Ora, Zarrab è anche una bomba pronta a esplodere sulla testa del presidente turco Erdogan e a incrinare ulteriormente le già fragili relazioni tra gli Usa e la Turchia.
Da uomo di successo, con una villa da sogno con vista sul Bosforo, un jet privato e una notorietà legata al suo matrimonio con una pop star, Zarrab, 34 anni, è finito dietro le sbarre dopo essere stato arrestato all’aeroporto di Miami l’anno scorso, in Usa, mentre si recava con la sua famiglia a Disney World: quella che doveva essere una semplice vacanza, si è trasformata in un incubo, per lui e anche, secondo diversi opinionisti, per Recep Tayyip Erdogan.

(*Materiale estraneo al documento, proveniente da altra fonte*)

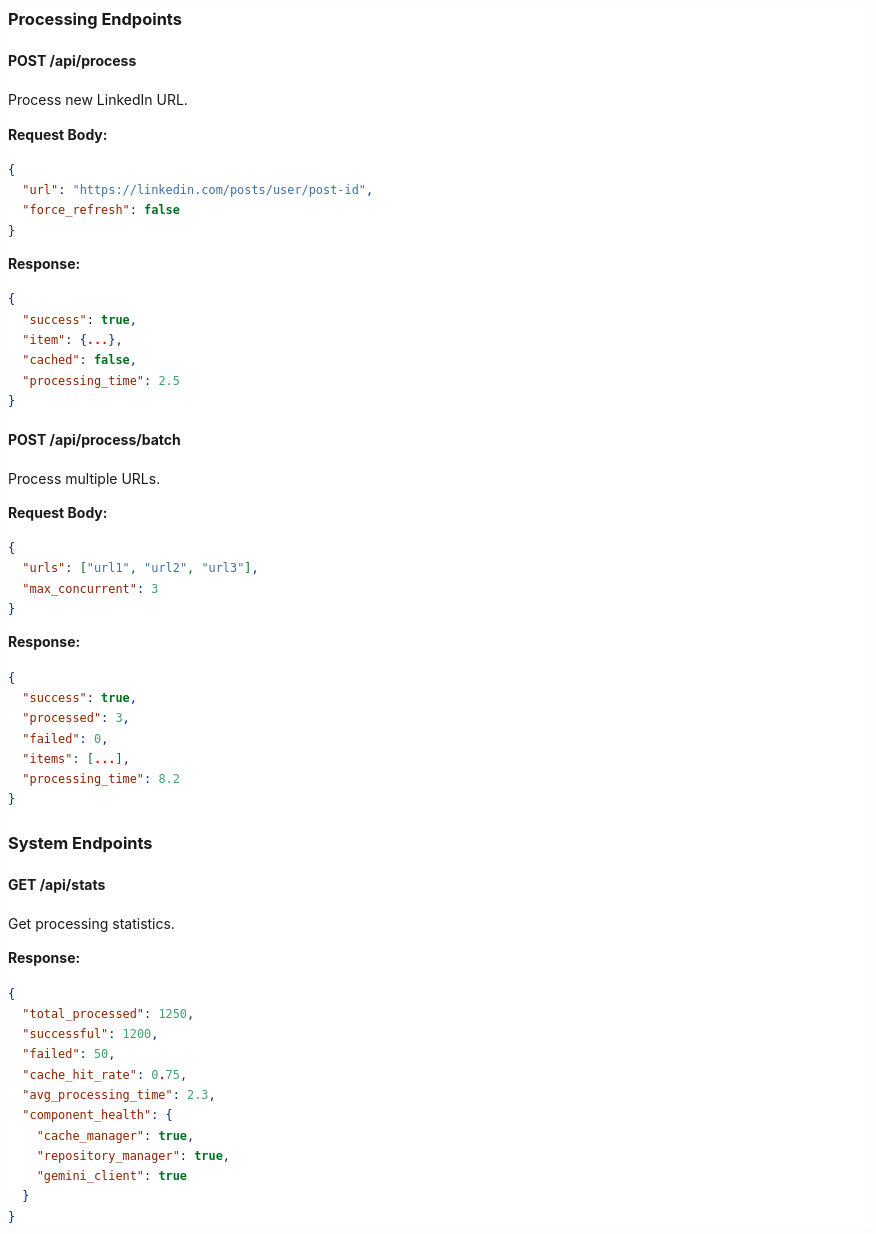 ### Processing Endpoints

#### POST /api/process

Process new LinkedIn URL.

**Request Body:**
```json
{
  "url": "https://linkedin.com/posts/user/post-id",
  "force_refresh": false
}
```

**Response:**
```json
{
  "success": true,
  "item": {...},
  "cached": false,
  "processing_time": 2.5
}
```

#### POST /api/process/batch

Process multiple URLs.

**Request Body:**
```json
{
  "urls": ["url1", "url2", "url3"],
  "max_concurrent": 3
}
```

**Response:**
```json
{
  "success": true,
  "processed": 3,
  "failed": 0,
  "items": [...],
  "processing_time": 8.2
}
```

### System Endpoints

#### GET /api/stats

Get processing statistics.

**Response:**
```json
{
  "total_processed": 1250,
  "successful": 1200,
  "failed": 50,
  "cache_hit_rate": 0.75,
  "avg_processing_time": 2.3,
  "component_health": {
    "cache_manager": true,
    "repository_manager": true,
    "gemini_client": true
  }
}
```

L’accusa delle autorità Usa è pesante: l’investitore, noto in patria per fare trading sull’oro, avrebbe fatto parte di uno schema creato per riciclare miliardi di euro dell’Iran legati alle riforniture di petrolio e gas. Uno schema in chiara violazione delle sanzioni nucleari che gli Stati Uniti avevano comminato a Teheran.

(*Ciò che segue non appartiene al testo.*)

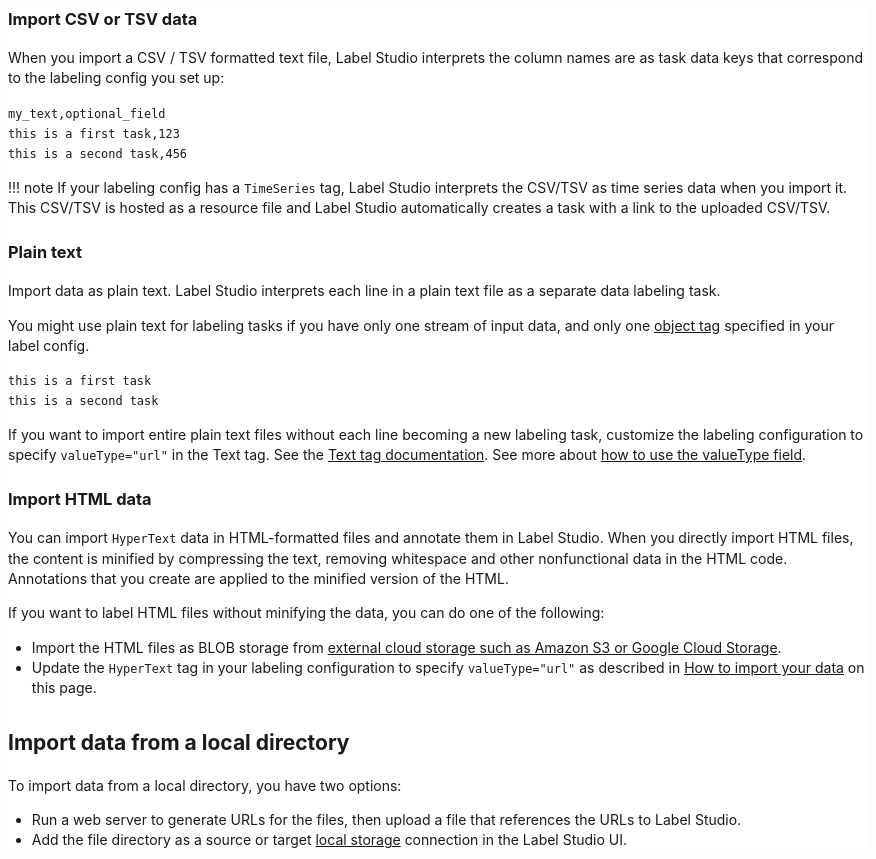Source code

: ### Import CSV or TSV data

When you import a CSV / TSV formatted text file, Label Studio interprets the column names are as task data keys that correspond to the labeling config you set up: 
```csv
my_text,optional_field
this is a first task,123
this is a second task,456
```

!!! note
    If your labeling config has a `TimeSeries` tag, Label Studio interprets the CSV/TSV as time series data when you import it. This CSV/TSV is hosted as a resource file and Label Studio automatically creates a task with a link to the uploaded CSV/TSV.

### Plain text

Import data as plain text. Label Studio interprets each line in a plain text file as a separate data labeling task. 

You might use plain text for labeling tasks if you have only one stream of input data, and only one [object tag](/tags) specified in your label config. 

```text
this is a first task
this is a second task
```

If you want to import entire plain text files without each line becoming a new labeling task, customize the labeling configuration to specify `valueType="url"` in the Text tag. See the [Text tag documentation](/tags/text.html). See more about [how to use the valueType field](#How-to-import-your-data).

### Import HTML data

You can import `HyperText` data in HTML-formatted files and annotate them in Label Studio. When you directly import HTML files, the content is minified by compressing the text, removing whitespace and other nonfunctional data in the HTML code. Annotations that you create are applied to the minified version of the HTML.

If you want to label HTML files without minifying the data, you can do one of the following:
- Import the HTML files as BLOB storage from [external cloud storage such as Amazon S3 or Google Cloud Storage](storage.html).
- Update the `HyperText` tag in your labeling configuration to specify `valueType="url"` as described in [How to import your data](#How-to-import-your-data) on this page.

## Import data from a local directory

To import data from a local directory, you have two options:
- Run a web server to generate URLs for the files, then upload a file that references the URLs to Label Studio. 
- Add the file directory as a source or target [local storage](storage.html#Local-storage) connection in the Label Studio UI.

Il punto è che Zaraab si è dichiarato colpevole e ha deciso di cooperare con le autorità americane. E qualche bomba l’ha anche già lanciata riferendo, in occasione del processo che si sta tenendo a New York, che Erdogan, primo ministro all’epoca della presunta violazione delle sanzioni Usa contro l’Iran, non solo era consapevole dello schema, ma diede anche il suo consenso.
D’altronde Zarrab era molto vicino all’attuale presidente della Turchia, tanto che il suo nome appariva nella cerchia dei suoi più stretti collaboratori.Forte di questa posizione, il trader potè tranquillamente pagare tangenti all’allora ministro dell’economia, Zafer Caglayan, di un valore compreso tra 45-50 milioni di euro, per poter riciclare diversi fondi iraniani del valore di miliardi di euro (fondi che sarebbero dovuti rimanere congelati in base alle sanzioni di Washington) e depositati presso la banca statale turca Halkbank.
Tali fondi vennero liberati e utilizzati per acquistare lingotti di oro, che vennero poi inviati segretamente a Dubai, nell’ufficio del trader, e venduti in cambio di cash.
In questo modo, Teheran riuscì praticamente a utilizzare i proventi ottenuti dalla vendita di petrolio e gas per effettuare pagamenti internazionali.
Si arrivò nello schema anche a concludere accordi di vendite fittizie di beni alimentari a Tehran, visto che le consegne di cibo e medicine erano esenti dalle sanzioni.
Erdogan, dal canto suo, insiste che la Turchia non ha violato alcuna sanzione, ma quanto pensa si riflette nella rabbia che gli alti funzionari politici di Ankara riescono a malapena a celare: il loro sospetto è che il processo in corso a New York sia un complotto orchestrato per gettare il paese nell’instabilità, dietro la regia di Fethullah Gulen, l’imam in esilio che secondo Erdogan & Co sarebbe la mente del golpe, poi fallito, del 2016.